Federer, who was the last man standing at the Madrid Open last week, took one hour 47 minutes to record a 6-2 5-7 6-1 success against Ferrero, a former world No. 1.

He is now one step closer to a first Rome title - but a slump in the second frame, when he looked fatigued and a host of errors crept in, will be of some concern.

Ferrero held his own in the first set until the sixth game, when Federer converted his third break point with a brilliant cross-court forehand winner that just clipped the line. Federer had taken a few games to feel his opponent out, but once he had sussed the Spaniard's strategy, it was one-way traffic - and Ferrero did not seem to have the variety in his locker to pose a different sort of problem. The Swiss maestro took the opening set with a breathtaking backhand that gave him a second break.

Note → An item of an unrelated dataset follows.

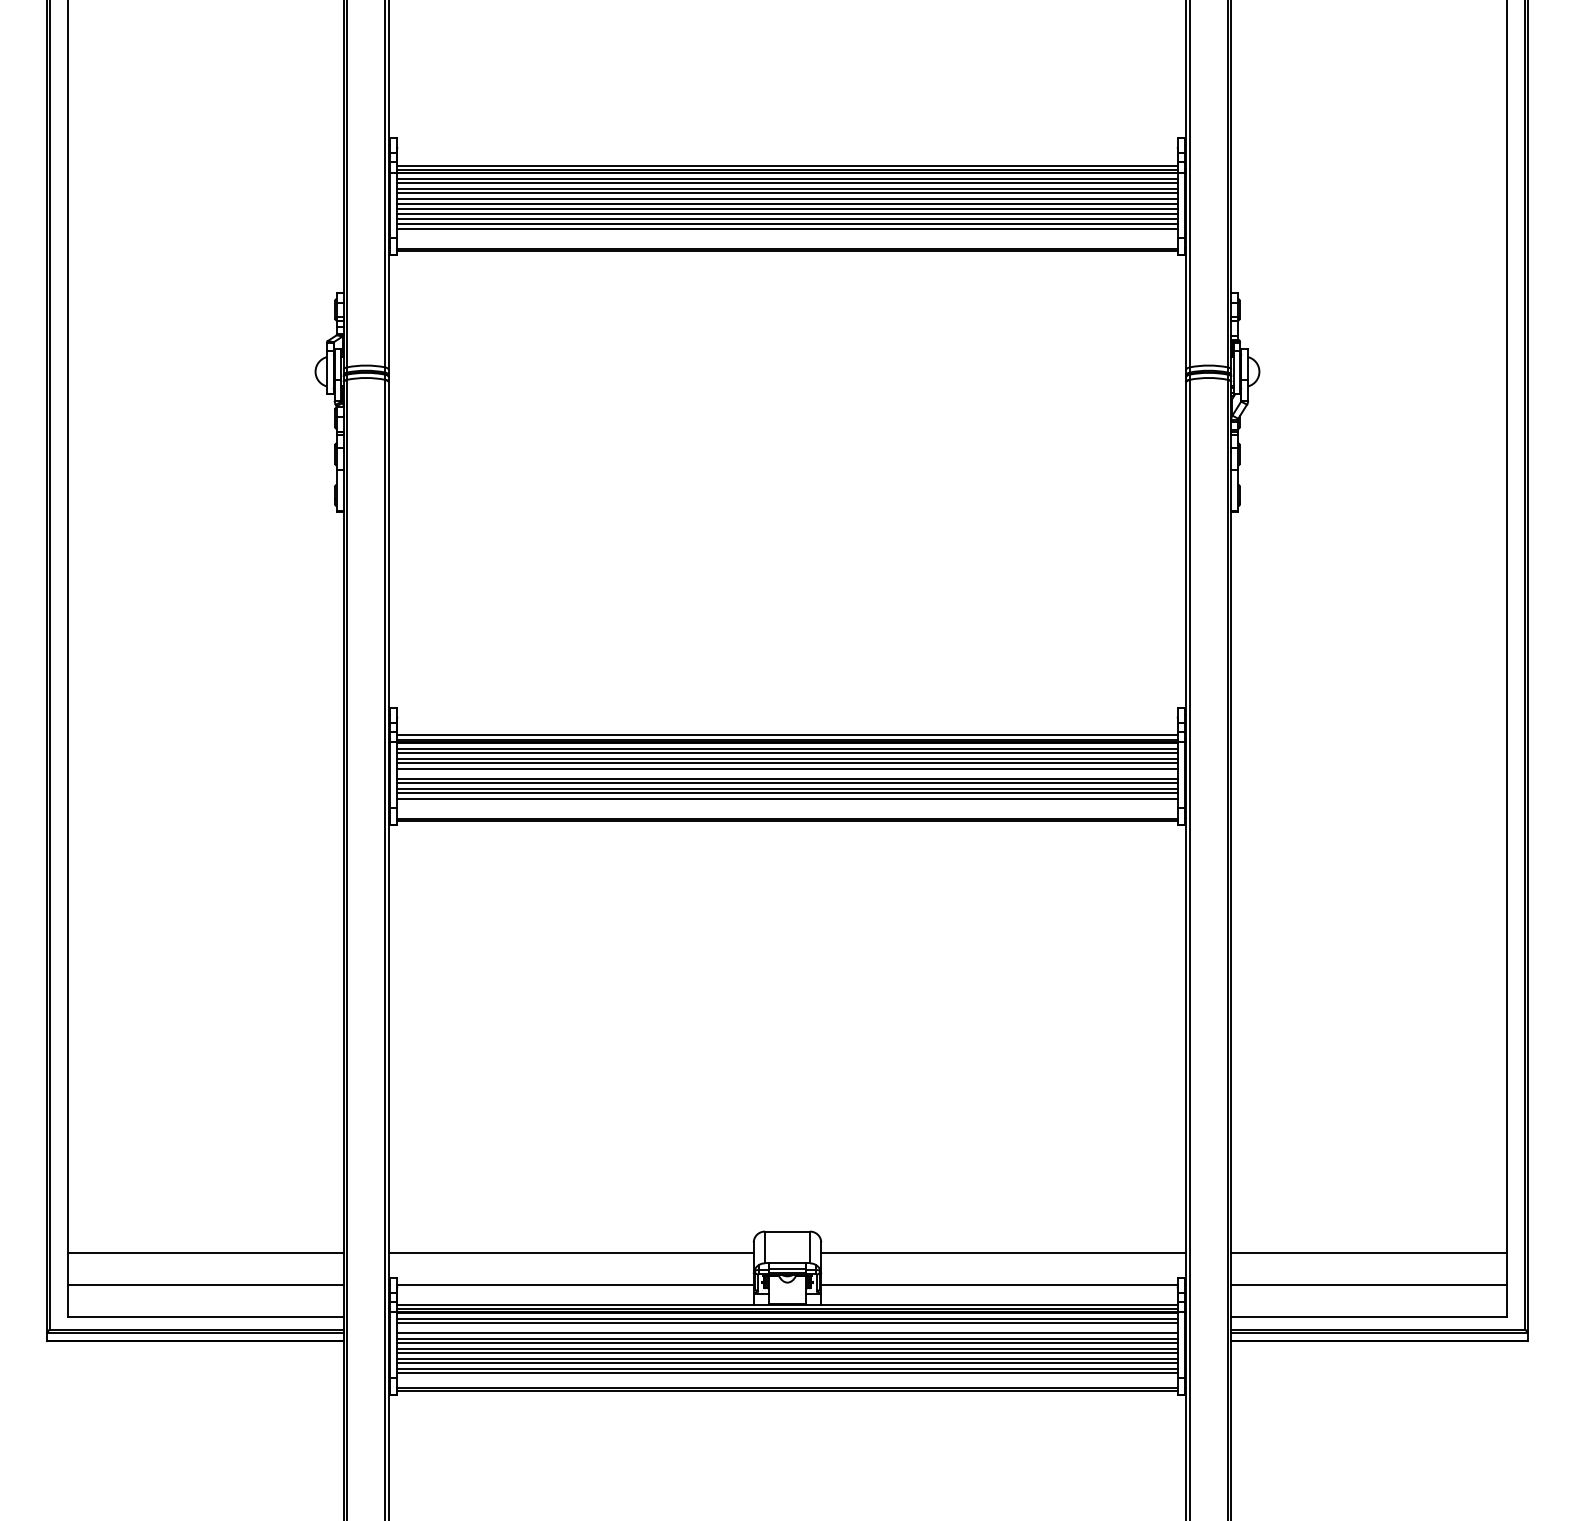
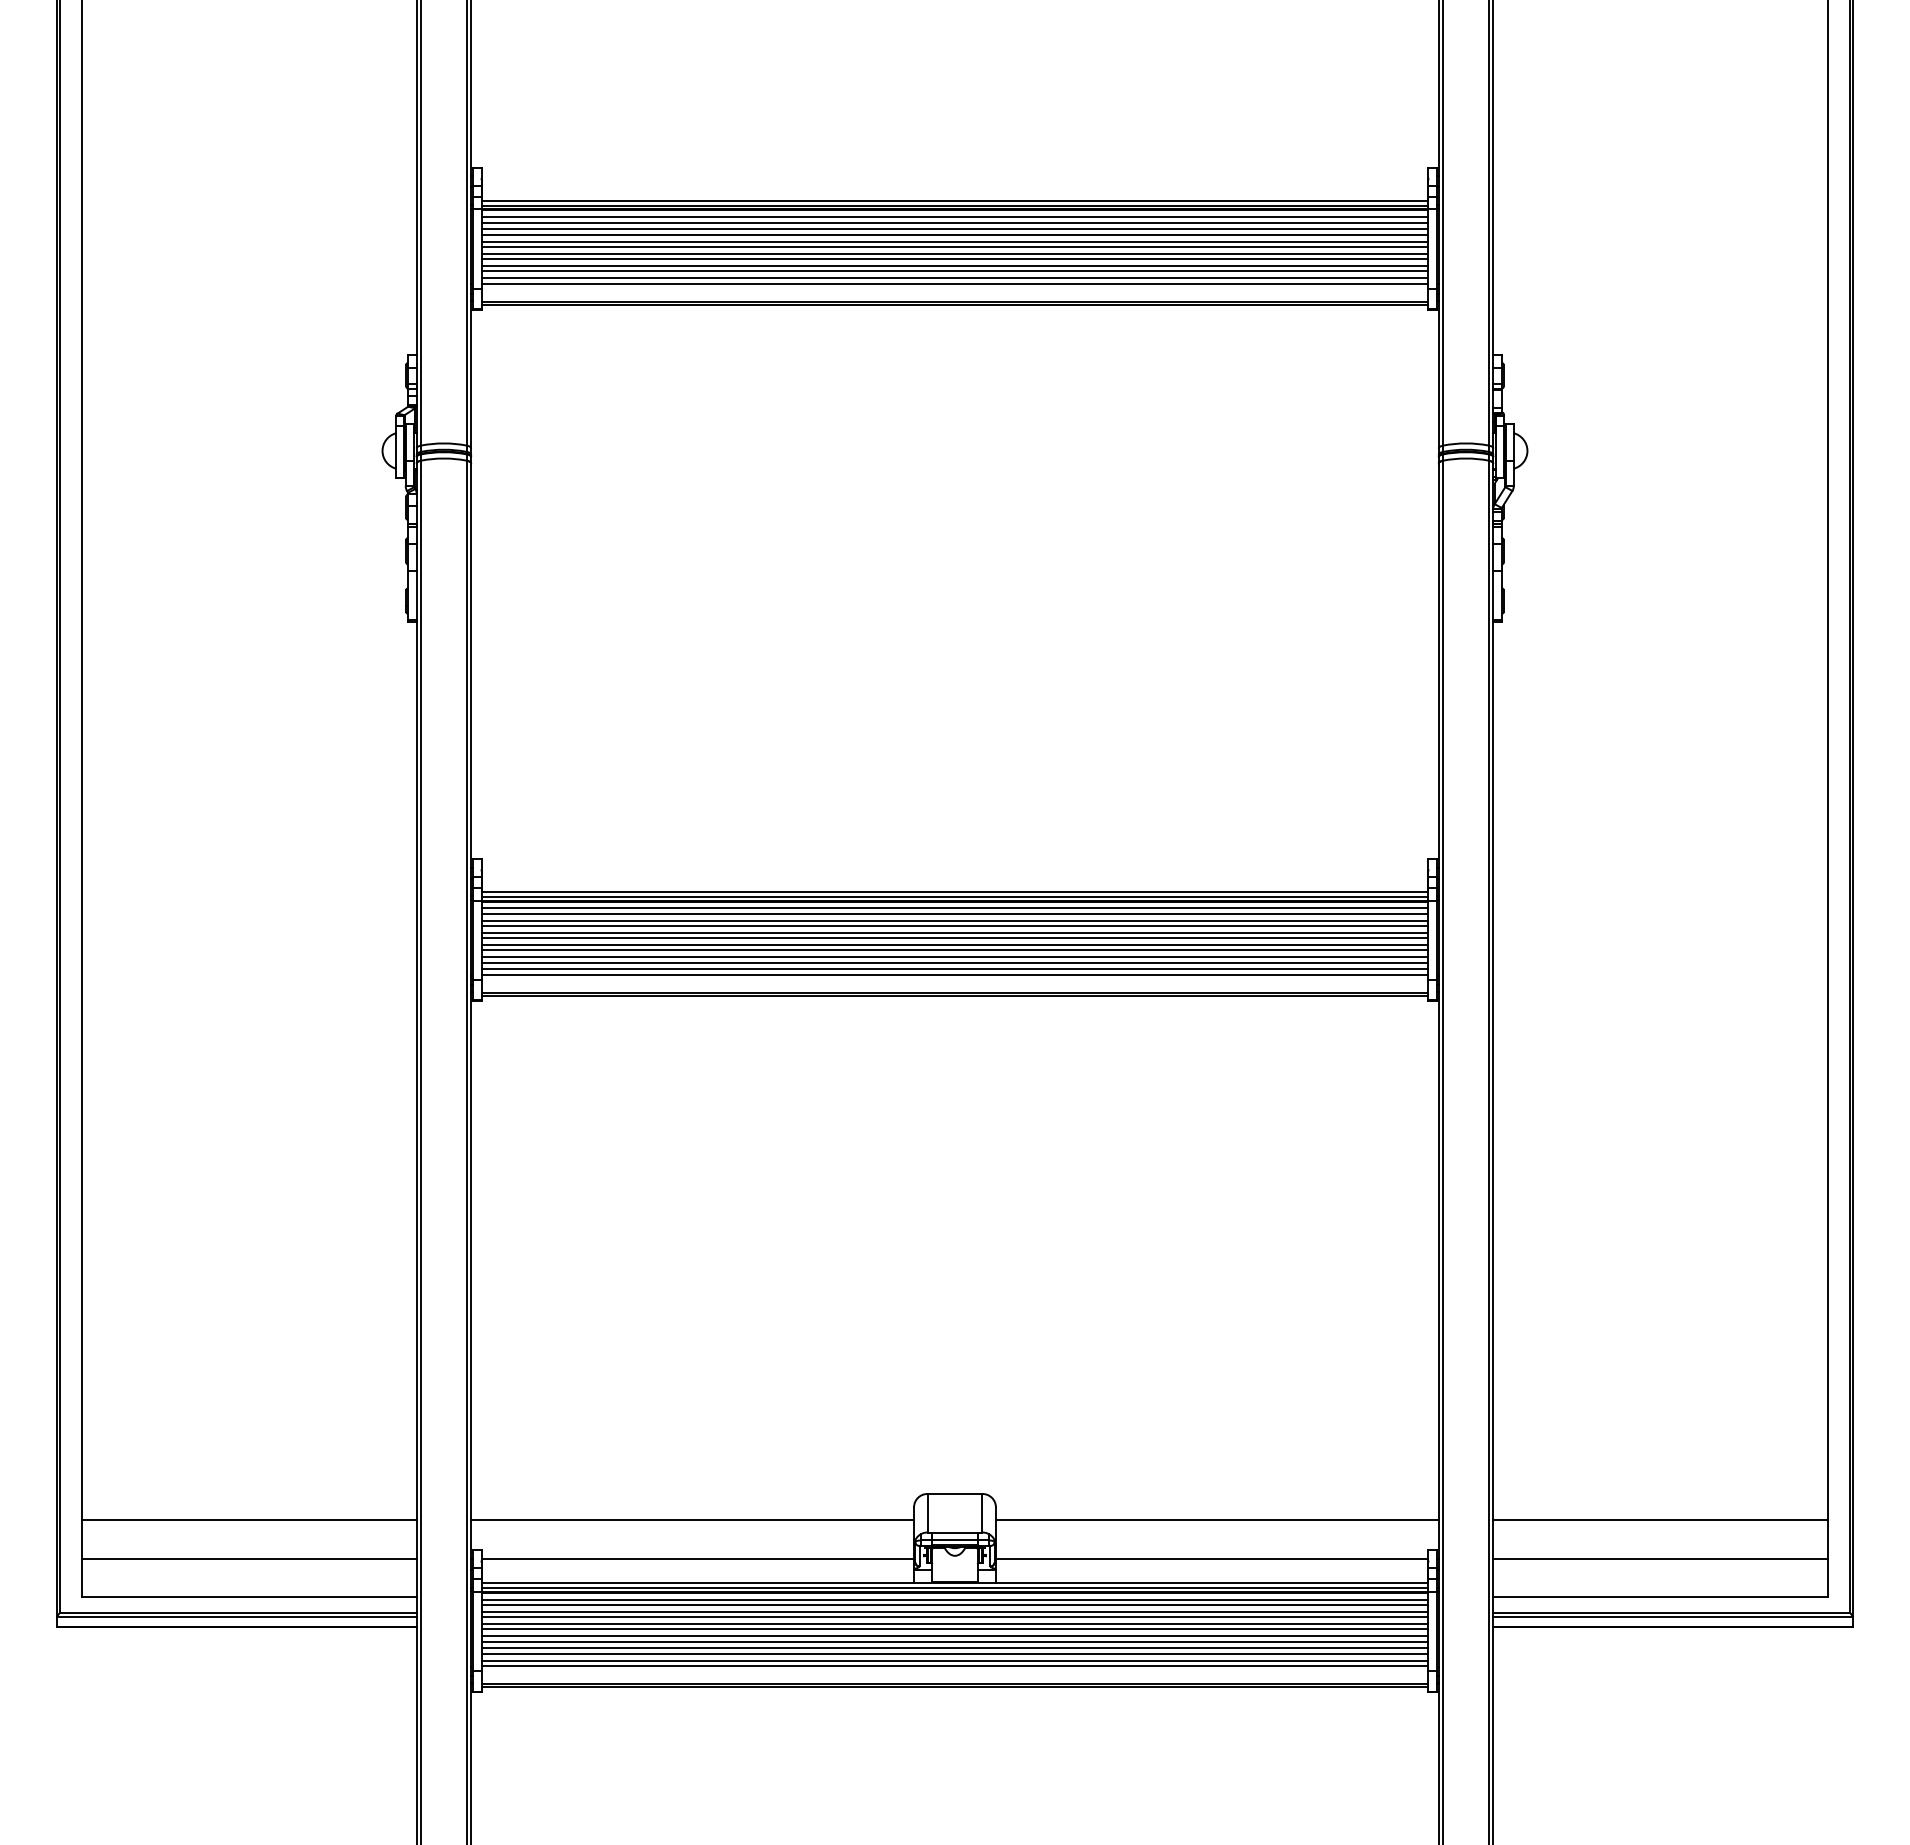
line: (787, 233) -> (954, 283), added
line: (787, 773) -> (954, 938), added
line: (787, 803) -> (954, 974), added
line: (787, 1328) -> (954, 1611), added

Ferrero found his feet again early in the second, trying to play with more aggression in a bid to disrupt his opponent, who was apparently riding a smooth wave to victory. To Ferrero's credit, it seemed to work, as Federer lost a lot of his sharpness, coughing up an uncharacteristic string of unforced errors in the midsection of the second frame to leave the score tied at 4-4 - and the momentum shifting towards Ferrero.

There was nothing between the players in the ninth game, with Federer eventually managing to scrape his way through a nervy service game, but Ferrero got the reward his resurgence merited in the 11th, breaking to move 6-5 up. Ferrero subsequently slipped 0-30 behind, yet showed his resilience to come back and level at one set each.

Federer smoothed off his jagged edges early in the third stanza, grabbing a break in the second game to re-assert his authority, and take some of the steam out of Ferrero's surge. A second break in the sixth game decisively flattened Ferrero, and allowed the world No. 2 - eventually - find his way through to the next round.